I can say from personal experience that RP XP in a group of experienced gamers is very different from when a player is not familiar with the rules.
The first White Wolf game i played, the DM gave out the WW equivalent of XP at the end of each session by asking you "What did you learn". I was pretty unfamiliar with the system and had created a rather weak and ineffective character, and had a hard time contributing alot to the general flow of things, but i tried, i was just unfamiliar with what was effective. So when it came to me, i really never had much to say because A) i really didn't know what the DM was looking for. B) My character hadn't learned all that much on his own, because he was gimped by my inexperience. As a result i got about 1-2 points per session, while others with their tweaked out characters were getting 4-5 points. as a result, their characters could grow, mine did not. It was very discouraging. I eventually got better at it, but i definitely felt put down by being punished for being new.

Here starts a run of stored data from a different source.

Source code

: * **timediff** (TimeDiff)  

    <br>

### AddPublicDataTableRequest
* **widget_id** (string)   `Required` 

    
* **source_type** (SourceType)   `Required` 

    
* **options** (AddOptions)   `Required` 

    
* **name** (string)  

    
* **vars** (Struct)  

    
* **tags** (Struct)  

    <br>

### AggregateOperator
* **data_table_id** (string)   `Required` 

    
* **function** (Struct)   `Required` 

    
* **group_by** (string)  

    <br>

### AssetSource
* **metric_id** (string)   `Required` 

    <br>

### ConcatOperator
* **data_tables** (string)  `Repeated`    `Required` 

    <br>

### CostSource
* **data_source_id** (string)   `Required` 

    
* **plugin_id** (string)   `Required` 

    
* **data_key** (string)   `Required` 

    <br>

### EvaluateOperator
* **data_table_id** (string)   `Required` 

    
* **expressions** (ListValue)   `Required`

Roleplaying xp in D&D can do the same thing. A new player will seldom roleplay as well as the 5 year veteran, and thus the rookie will effectively be punished for being new, and his character, and effectively his roleplaying skills, will be stunted. This is discouraging. Also, this encourages spotlight hogging, since the person that does the most talking will argue he did the most roleplaying.
On the other hand, if you have a group thats experienced OR willing to encourage the new players, adding in xp for cleverness and getting into character is fun, as long as everyone has equal access to it. I once played in a game where we got 25xp for every fly bugging the DM we killed. It was silly and fun (and not techincally role playing but oh well).
Its the DM that makes or breaks RP XP, WoTC is wise not to try and encourage it in general, IMO.